Moreover, the Commissioner convincingly establishes that the ALJ's RFC is well-supported by substantial evidence and that plaintiff's credible limitations were accommodated in the RFC. Plaintiff simply fails to explain how the ALJ's RFC does not accommodate her credible limitations, as found by the ALJ, which are fully supported by substantial evidence in the record. Moreover, simply because plaintiff suffers from a certain condition or carries a certain diagnosis does not equate to disability or a particular RFC. Rather, the residual functional capacity circumscribes "the claimant's residual abilities or what the claimant can do, not what maladies a claimant suffers from-though his maladies will certainly inform the ALJ's conclusion about the claimant's abilities." Howard v. Comm'r of Soc. Sec., 276 F.3d 235, 240 (6th Cir. 2002). "A claimant's severe impairment may or may not affect his or her functional capacity to work. One does not necessarily establish the other." Yang v. Comm'r of Soc. Sec., 2004 WL 1765480, at *5 (E.D. Mich. 2004). "The regulations recognized that individuals who have the same severe impairment may have different [residual functional capacities] depending on their other impairments, pain, and other symptoms." Griffeth v. Comm'r of Soc. Sec., 217 Fed.Appx. 425, 429 (6th Cir. 2007); 20 C.F.R. § 404.1545(e). Thus, the mere existence of any condition from which plaintiff may have suffered does not necessarily establish any functional limitation or disability. Here, plaintiff seemingly argues that merely because she suffers from certain impairments, she must be disabled. This is not so. And, significantly, plaintiff has failed to produce medical evidence or an opinion showing that she had greater limitations than the ALJ found. See Maher v. Sec'y of Health & Human Servs., 898 F.2d 1106, 1109 (6th Cir. 1987), citing Nunn v. Bowen, 828 F.2d 1140, 1145 (6th Cir. 1987) ("lack of physical restrictions constitutes substantial evidence for a finding of non-disability."). Indeed, as the Commissioner points out, the RFC findings are fully consistent with the opinions of plaintiff's treating physician.

IV. RECOMMENDATION

For the reasons set forth above, the undersigned RECOMMENDS that plaintiff's motion for summary judgment be DENIED, that defendant's motion for summary judgment be GRANTED, and that the findings of the Commissioner be AFFIRMED.
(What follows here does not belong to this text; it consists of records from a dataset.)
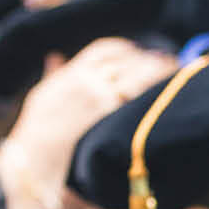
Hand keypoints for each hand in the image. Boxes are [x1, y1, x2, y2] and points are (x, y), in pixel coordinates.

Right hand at [0, 38, 175, 188]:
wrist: (35, 158)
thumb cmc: (37, 132)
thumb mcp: (42, 97)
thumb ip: (52, 75)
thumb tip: (54, 57)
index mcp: (70, 72)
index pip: (105, 49)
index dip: (126, 50)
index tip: (138, 53)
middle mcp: (85, 79)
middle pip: (127, 60)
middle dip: (148, 61)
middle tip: (167, 63)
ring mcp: (97, 95)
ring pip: (136, 74)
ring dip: (157, 73)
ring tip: (172, 75)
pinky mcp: (107, 112)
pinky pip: (137, 95)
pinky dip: (152, 91)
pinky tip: (164, 95)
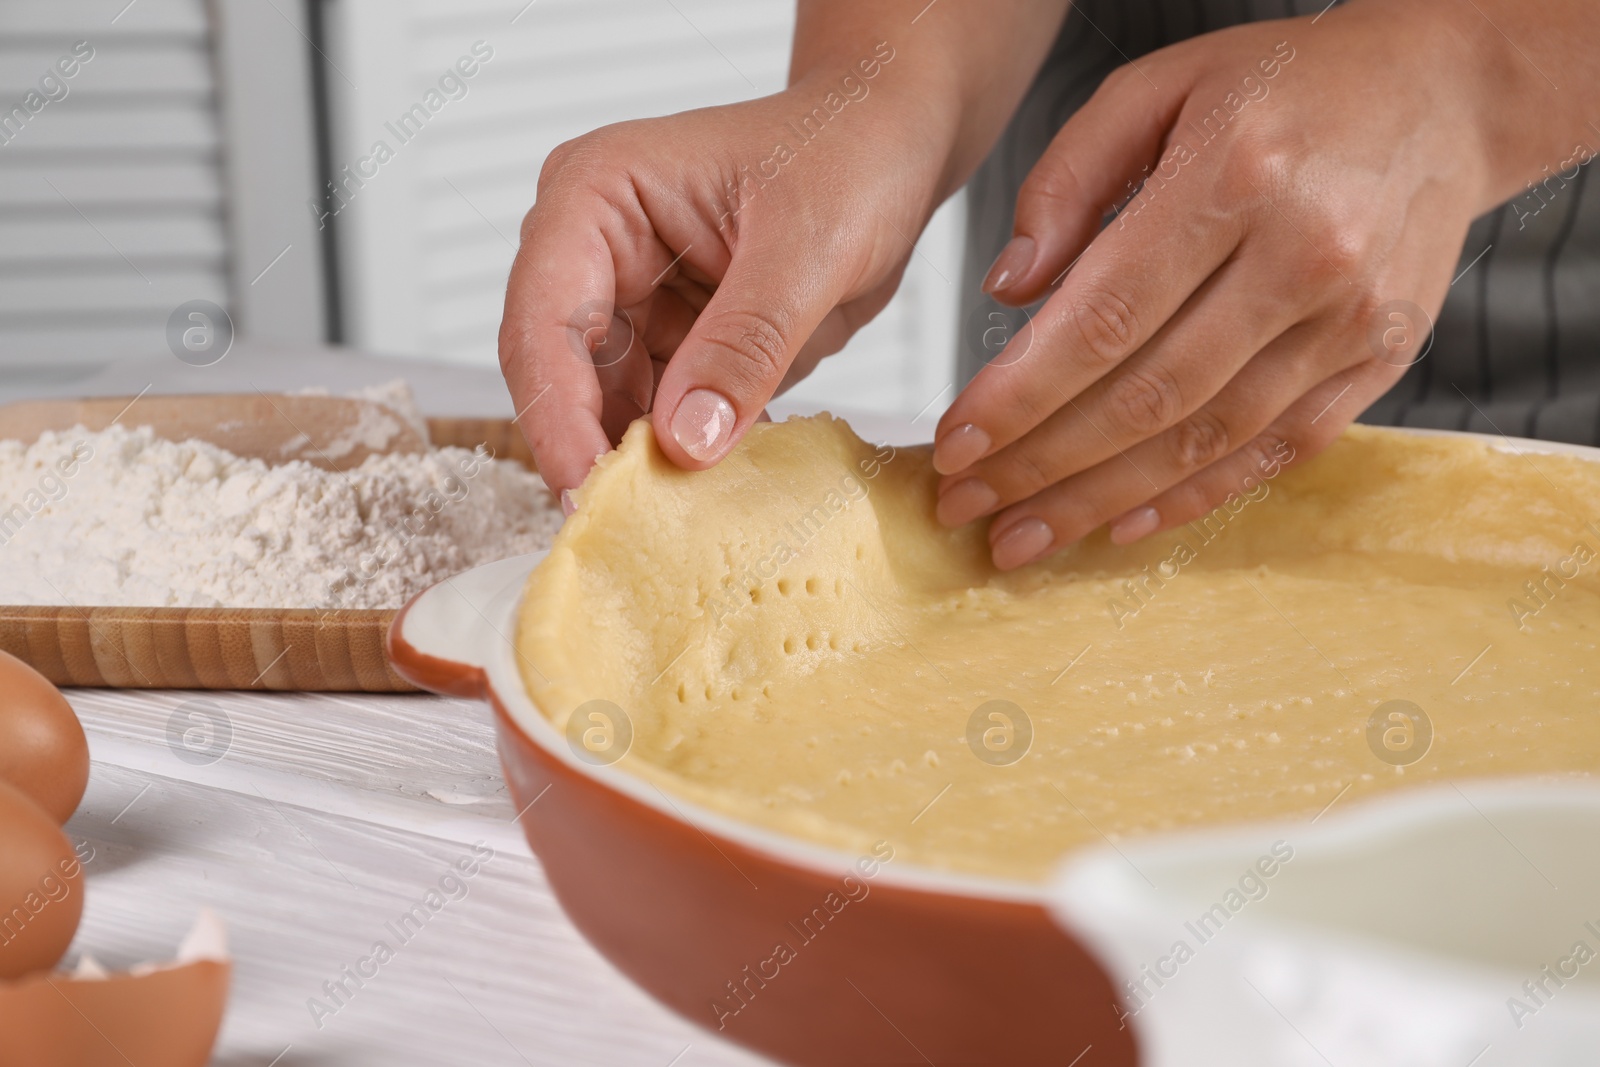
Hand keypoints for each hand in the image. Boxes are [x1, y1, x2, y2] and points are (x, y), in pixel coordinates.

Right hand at [498, 62, 954, 503]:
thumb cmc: (848, 153)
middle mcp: (592, 252)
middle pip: (560, 376)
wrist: (890, 148)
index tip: (587, 492)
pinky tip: (711, 499)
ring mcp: (628, 303)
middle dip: (591, 452)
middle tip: (626, 532)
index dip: (556, 414)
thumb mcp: (806, 247)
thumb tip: (686, 443)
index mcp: (594, 196)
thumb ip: (745, 344)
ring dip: (638, 467)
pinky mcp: (671, 346)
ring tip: (674, 528)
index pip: (543, 320)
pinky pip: (658, 418)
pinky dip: (681, 460)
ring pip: (604, 409)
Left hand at [930, 2, 1507, 567]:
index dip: (1021, 393)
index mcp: (1235, 177)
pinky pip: (1274, 453)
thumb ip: (1069, 178)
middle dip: (1041, 465)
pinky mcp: (1375, 363)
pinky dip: (1192, 498)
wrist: (1442, 94)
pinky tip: (1120, 524)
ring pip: (1204, 439)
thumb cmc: (1287, 85)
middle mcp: (1302, 256)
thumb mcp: (1160, 85)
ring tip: (1023, 536)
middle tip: (964, 505)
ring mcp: (1347, 321)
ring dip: (1101, 501)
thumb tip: (1009, 289)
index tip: (955, 441)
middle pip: (1147, 395)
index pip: (1104, 316)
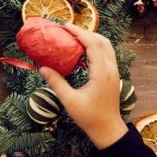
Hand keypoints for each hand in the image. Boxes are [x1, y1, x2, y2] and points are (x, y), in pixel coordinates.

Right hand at [39, 25, 127, 148]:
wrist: (107, 129)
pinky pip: (106, 55)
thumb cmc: (89, 117)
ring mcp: (114, 72)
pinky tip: (81, 53)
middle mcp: (111, 69)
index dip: (80, 33)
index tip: (65, 26)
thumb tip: (42, 67)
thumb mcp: (69, 101)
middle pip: (103, 41)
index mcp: (101, 73)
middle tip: (68, 30)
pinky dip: (95, 48)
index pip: (93, 45)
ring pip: (107, 47)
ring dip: (92, 39)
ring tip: (74, 38)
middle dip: (86, 32)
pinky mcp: (113, 76)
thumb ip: (56, 82)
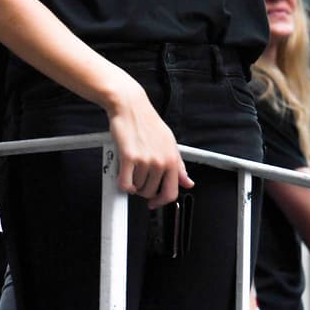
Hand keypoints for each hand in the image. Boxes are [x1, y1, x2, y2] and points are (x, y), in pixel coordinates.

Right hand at [105, 80, 192, 208]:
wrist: (129, 106)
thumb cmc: (147, 121)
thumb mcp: (169, 143)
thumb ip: (179, 166)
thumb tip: (187, 182)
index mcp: (172, 160)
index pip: (171, 192)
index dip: (161, 202)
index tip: (154, 203)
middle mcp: (160, 162)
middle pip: (151, 192)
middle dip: (143, 190)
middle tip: (138, 180)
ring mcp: (145, 160)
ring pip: (137, 187)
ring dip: (132, 183)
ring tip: (130, 170)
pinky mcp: (128, 157)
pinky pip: (124, 183)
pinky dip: (122, 184)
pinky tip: (122, 176)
The parties to this action may object to and seek review of this Report and Recommendation, but are required to file any objections within 14 days of service, as provided for in Federal Rule of Civil Procedure 72(b)(2) and Local Rule 72.1(d). Failure to file specific objections constitutes a waiver of any further right of appeal. Thomas v. Arn, 474 U.S. 140 (1985); Howard v. Sec'y of Health and Human Servs., 932 F.2d 505 (6th Cir. 1981). Filing objections that raise some issues but fail to raise others with specificity will not preserve all the objections a party might have to this Report and Recommendation. Willis v. Sec'y of Health and Human Servs., 931 F.2d 390, 401 (6th Cir. 1991); Smith v. Detroit Fed'n of Teachers Local 231, 829 F.2d 1370, 1373 (6th Cir. 1987). Pursuant to Local Rule 72.1(d)(2), any objections must be served on this Magistrate Judge.
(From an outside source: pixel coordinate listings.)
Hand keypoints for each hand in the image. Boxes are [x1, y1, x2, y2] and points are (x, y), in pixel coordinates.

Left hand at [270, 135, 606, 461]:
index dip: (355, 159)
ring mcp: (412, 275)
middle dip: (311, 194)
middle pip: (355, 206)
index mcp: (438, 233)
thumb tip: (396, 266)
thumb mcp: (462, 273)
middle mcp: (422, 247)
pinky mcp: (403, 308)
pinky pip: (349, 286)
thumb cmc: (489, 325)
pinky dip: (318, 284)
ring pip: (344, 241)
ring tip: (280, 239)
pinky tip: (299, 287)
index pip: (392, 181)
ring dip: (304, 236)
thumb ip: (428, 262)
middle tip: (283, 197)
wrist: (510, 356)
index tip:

Any objections must be labeled as "Objection No. 1, " "Objection No. 2, " etc. Any objection must recite precisely the provision of this Report and Recommendation to which it pertains. Not later than 14 days after service of an objection, the opposing party may file a concise response proportionate to the objections in length and complexity. Fed.R.Civ.P. 72(b)(2), Local Rule 72.1(d). The response must specifically address each issue raised in the objections, in the same order, and labeled as "Response to Objection No. 1, " "Response to Objection No. 2, " etc. If the Court determines that any objections are without merit, it may rule without awaiting the response.